Eckerd receives federal grant to reduce single-use plastics

August 24, 2018 by Post

U.S. Rep. Charlie Crist to celebrate funds, learn about initiatives Monday

ST. PETERSBURG, FL (Aug. 23, 2018) – As local businesses and institutions continue to ban plastic straws that pollute our waterways, Eckerd College is taking that sustainability effort one step further. With new funding from a National Oceanic and Atmospheric Administration (NOAA) Marine Debris Program grant, the College will reduce single-use plastics campuswide—from plastic bottles to bags and ponchos. (Straws have already been eliminated.)

U.S. Congressman Charlie Crist (D, FL-13) will come to Eckerd’s campus at 12:30 p.m., Monday, Aug. 27, to congratulate President Donald Eastman and meet the architects of one of the most innovative environmental projects in the country.

Awarded in early spring, the more than $115,000 matching grant gave Eckerd College the freedom to launch initiatives including providing reusable tumblers—perfect for daily iced coffees—to all first-year students and providing free umbrellas to all guests who tour the College on rainy days. The project is the brainchild of Associate Professor of Biology and Marine Science Shannon Gowans and Assistant Professor of Marine Science Amy Siuda.

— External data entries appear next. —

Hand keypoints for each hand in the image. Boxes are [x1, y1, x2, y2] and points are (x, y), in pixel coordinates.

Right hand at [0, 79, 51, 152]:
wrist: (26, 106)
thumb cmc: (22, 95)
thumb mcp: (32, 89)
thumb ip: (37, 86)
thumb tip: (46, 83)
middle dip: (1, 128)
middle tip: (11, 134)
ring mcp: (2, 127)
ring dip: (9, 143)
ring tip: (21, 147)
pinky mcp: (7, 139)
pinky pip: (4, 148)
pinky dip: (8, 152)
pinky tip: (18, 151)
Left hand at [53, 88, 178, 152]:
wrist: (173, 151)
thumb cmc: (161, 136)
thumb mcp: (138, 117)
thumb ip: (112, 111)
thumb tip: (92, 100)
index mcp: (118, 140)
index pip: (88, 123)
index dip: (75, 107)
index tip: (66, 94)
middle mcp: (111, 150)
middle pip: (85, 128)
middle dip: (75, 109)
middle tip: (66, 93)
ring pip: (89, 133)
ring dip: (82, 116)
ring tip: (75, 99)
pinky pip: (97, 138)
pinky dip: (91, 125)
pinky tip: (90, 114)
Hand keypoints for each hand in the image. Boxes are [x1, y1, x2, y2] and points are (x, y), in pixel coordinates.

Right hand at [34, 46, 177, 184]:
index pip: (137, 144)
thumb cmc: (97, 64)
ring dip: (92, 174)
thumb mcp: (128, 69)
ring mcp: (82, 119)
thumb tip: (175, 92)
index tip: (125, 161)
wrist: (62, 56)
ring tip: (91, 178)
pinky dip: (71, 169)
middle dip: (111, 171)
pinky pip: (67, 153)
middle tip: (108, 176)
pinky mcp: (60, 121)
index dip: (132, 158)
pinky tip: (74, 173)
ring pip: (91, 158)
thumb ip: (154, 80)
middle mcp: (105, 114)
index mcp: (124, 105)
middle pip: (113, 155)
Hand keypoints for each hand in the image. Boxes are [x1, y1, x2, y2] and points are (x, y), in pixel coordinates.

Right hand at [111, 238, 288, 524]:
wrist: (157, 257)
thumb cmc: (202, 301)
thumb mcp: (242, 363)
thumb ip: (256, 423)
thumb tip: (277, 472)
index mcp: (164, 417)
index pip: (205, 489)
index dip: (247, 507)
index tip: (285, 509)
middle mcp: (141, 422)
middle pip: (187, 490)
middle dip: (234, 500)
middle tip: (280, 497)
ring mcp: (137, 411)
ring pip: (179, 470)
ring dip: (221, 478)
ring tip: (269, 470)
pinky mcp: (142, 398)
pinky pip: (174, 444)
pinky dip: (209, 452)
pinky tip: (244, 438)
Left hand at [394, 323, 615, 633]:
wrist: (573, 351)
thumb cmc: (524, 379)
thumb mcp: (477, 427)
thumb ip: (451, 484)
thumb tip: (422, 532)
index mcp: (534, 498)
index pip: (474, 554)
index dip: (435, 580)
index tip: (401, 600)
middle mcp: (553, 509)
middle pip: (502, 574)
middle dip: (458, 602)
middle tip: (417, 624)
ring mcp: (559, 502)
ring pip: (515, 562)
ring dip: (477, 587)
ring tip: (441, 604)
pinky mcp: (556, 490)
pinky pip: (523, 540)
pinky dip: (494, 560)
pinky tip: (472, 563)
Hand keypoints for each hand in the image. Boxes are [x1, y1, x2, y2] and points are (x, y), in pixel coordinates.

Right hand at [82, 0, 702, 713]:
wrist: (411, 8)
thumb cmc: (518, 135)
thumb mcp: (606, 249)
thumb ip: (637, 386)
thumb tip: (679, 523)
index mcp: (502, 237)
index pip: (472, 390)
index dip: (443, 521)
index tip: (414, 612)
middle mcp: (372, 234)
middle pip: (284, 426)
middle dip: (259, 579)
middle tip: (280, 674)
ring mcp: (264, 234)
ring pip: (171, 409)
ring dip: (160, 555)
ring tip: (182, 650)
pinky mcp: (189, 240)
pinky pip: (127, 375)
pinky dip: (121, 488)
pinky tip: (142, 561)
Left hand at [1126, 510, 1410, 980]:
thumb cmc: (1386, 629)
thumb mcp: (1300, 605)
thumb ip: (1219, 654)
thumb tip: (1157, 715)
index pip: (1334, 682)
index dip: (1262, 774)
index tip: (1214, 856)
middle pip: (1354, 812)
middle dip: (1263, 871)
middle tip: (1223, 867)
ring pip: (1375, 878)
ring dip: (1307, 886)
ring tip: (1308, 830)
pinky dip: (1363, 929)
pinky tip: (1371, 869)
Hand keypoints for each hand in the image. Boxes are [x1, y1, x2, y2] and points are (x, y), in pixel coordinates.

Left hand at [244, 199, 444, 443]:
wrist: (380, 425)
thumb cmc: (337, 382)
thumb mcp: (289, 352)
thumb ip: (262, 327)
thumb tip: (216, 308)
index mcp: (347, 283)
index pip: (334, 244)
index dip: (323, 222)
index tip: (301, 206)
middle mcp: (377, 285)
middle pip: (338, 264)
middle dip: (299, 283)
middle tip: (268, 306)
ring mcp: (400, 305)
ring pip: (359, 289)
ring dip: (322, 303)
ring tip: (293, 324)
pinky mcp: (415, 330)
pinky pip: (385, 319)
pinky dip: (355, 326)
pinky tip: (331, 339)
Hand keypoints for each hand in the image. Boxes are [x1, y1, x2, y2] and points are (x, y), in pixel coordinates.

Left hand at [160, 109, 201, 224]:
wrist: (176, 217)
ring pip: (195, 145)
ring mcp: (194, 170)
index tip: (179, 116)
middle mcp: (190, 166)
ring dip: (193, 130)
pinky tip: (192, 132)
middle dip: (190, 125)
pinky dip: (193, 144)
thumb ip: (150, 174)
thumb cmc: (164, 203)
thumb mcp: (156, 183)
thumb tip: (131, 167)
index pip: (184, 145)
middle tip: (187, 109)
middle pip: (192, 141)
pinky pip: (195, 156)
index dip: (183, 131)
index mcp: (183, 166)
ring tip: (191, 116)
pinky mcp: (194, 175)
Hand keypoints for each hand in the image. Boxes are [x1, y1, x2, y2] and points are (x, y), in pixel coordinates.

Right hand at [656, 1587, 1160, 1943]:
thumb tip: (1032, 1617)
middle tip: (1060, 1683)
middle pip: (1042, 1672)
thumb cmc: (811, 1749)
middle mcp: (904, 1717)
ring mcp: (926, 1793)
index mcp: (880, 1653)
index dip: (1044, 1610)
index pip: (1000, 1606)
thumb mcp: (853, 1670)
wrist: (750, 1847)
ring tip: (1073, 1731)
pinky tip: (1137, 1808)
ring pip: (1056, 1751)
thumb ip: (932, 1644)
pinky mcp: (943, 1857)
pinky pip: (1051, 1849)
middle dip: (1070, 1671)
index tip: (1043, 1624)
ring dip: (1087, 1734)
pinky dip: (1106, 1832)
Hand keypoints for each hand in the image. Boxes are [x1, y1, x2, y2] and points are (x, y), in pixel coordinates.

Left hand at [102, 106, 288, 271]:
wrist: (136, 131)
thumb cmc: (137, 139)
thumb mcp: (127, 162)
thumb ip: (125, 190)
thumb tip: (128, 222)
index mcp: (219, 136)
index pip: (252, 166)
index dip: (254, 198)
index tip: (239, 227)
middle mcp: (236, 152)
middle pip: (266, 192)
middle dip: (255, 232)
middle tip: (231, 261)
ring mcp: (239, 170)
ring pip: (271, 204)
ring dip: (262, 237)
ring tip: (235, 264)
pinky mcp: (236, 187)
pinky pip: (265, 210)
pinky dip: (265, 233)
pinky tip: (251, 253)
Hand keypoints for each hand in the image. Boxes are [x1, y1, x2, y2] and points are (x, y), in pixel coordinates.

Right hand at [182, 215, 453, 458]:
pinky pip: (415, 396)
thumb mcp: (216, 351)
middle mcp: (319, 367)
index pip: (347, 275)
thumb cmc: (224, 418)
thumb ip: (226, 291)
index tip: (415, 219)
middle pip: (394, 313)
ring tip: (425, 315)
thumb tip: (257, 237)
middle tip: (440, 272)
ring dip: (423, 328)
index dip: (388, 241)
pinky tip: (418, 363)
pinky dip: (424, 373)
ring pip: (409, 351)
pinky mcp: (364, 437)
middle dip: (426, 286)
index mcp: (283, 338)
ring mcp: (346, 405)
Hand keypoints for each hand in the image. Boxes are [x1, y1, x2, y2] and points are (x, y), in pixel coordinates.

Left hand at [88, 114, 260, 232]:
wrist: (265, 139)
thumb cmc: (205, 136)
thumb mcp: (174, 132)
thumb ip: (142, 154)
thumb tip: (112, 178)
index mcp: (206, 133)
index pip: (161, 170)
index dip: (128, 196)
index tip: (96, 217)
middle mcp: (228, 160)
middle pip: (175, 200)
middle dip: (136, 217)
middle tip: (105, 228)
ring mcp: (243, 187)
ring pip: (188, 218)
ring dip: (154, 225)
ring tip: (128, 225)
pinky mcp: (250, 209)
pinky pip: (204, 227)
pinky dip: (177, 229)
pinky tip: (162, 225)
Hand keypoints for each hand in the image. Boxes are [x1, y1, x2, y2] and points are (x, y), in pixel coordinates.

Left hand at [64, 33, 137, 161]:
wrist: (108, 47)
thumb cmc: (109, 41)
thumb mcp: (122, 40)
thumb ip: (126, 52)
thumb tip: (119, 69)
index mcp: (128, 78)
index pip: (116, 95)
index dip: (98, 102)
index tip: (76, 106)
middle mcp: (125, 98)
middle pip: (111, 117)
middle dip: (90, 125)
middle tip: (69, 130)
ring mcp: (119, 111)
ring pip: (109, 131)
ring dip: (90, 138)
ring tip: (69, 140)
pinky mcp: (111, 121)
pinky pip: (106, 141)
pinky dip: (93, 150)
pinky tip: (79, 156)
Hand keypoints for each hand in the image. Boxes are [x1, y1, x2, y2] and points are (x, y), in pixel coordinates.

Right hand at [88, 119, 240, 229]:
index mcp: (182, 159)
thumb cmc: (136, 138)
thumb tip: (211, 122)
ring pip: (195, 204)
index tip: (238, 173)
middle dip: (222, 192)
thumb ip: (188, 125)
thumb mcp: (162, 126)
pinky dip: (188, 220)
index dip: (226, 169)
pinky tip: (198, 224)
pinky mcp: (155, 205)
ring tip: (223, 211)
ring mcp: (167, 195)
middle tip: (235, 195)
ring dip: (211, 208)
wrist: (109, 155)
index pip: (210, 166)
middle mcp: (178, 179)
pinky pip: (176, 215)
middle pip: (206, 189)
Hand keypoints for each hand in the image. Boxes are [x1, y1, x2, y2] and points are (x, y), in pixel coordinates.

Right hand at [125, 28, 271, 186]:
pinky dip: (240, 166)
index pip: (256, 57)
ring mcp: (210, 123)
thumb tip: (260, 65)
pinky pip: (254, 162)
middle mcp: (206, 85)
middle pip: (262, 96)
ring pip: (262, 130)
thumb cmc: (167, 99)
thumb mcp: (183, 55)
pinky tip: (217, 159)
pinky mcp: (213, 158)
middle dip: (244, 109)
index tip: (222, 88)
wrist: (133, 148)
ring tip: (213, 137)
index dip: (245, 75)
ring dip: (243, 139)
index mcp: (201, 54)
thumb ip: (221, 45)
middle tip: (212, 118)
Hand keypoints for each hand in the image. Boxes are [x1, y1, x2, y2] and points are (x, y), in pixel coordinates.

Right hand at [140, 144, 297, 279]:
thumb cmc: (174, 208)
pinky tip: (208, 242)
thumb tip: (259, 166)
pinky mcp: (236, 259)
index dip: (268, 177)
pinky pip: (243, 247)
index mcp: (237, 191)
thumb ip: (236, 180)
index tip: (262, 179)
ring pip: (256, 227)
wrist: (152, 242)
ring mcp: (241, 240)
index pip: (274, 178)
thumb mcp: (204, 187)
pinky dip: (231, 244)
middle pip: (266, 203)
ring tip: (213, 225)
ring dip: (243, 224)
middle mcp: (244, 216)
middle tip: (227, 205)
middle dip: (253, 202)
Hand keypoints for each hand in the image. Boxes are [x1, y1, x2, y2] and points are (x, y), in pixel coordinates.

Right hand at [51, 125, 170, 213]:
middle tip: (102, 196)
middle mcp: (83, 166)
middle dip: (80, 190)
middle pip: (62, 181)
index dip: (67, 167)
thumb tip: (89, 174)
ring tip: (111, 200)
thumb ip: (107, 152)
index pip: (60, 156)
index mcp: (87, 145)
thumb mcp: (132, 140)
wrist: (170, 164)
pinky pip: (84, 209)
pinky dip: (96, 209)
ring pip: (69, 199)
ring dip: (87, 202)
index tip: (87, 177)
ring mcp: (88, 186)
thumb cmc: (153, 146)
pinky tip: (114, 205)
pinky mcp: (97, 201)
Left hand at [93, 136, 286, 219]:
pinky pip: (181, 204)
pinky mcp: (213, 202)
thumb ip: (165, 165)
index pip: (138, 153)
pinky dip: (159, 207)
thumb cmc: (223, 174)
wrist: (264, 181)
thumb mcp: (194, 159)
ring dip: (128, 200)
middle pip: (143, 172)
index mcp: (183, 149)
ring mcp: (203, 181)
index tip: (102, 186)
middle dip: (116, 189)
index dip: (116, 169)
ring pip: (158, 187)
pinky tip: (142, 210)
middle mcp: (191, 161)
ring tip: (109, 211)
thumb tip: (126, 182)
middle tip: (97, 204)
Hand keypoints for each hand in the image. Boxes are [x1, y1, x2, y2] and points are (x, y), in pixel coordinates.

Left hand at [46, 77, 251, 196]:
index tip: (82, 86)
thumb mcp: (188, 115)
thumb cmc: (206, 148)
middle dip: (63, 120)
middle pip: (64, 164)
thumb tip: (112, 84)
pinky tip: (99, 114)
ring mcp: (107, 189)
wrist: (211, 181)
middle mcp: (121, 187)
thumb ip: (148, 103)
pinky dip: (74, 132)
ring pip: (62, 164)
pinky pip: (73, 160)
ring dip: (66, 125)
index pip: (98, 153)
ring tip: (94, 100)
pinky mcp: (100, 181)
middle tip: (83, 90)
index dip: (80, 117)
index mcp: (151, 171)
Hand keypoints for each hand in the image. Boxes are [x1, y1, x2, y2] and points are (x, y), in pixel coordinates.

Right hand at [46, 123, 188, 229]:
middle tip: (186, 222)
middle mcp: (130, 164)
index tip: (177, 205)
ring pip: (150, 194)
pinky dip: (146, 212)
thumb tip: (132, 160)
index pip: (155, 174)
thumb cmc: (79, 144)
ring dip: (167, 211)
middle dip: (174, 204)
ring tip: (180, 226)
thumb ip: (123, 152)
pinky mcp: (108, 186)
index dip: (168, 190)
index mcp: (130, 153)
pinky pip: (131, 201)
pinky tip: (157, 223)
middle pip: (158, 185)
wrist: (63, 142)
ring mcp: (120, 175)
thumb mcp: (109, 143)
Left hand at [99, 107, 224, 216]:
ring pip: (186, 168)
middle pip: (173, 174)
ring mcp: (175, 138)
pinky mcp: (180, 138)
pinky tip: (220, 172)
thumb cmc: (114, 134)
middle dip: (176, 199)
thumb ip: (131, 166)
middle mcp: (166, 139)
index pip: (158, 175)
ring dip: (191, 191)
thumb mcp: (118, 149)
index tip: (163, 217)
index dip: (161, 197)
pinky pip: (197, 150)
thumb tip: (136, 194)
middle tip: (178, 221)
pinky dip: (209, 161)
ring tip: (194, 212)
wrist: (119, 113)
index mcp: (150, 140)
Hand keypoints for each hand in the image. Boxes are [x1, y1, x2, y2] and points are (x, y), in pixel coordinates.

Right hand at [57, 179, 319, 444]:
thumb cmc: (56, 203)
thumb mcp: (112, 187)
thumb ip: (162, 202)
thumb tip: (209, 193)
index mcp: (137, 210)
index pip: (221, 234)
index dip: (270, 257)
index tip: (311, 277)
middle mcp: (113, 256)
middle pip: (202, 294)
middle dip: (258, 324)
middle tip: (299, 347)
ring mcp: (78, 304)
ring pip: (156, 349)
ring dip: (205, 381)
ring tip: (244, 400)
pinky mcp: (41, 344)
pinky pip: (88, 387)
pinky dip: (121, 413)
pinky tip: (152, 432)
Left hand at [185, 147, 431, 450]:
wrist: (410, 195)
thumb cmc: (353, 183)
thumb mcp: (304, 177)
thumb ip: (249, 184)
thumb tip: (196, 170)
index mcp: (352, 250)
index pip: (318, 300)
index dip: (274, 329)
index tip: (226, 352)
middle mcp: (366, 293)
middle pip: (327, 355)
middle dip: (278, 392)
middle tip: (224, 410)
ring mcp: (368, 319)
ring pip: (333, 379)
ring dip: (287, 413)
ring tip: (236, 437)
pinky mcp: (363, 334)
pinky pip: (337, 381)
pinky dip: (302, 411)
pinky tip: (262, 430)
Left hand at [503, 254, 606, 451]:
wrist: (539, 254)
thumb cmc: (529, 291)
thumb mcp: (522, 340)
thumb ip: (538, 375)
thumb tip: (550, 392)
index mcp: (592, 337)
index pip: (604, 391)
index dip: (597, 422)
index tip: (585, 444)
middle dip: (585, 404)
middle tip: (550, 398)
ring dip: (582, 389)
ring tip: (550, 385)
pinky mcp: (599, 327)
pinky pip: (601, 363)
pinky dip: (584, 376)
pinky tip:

Siuda came to Eckerd three years ago impressed with the College’s commitment for sustainability but aware there was more that could be done. “Students would say they were very environmentally conscious, but then I would see them walking by with a single-use plastic cup of iced coffee,” Siuda said.

Having banned plastic straws in spring 2018, Eckerd is the perfect breeding ground for this sort of change. Students regularly forgo purchasing bottled water in favor of filling their personal canteens at one of our 61 water-bottle refilling stations. The grant will fund not only reusable alternatives to single-use plastics but also three courses on the effects of marine debris on the world’s oceans, several beach and marine environment cleanups, and a scientific study of the behavior changes in the campus community over the grant period.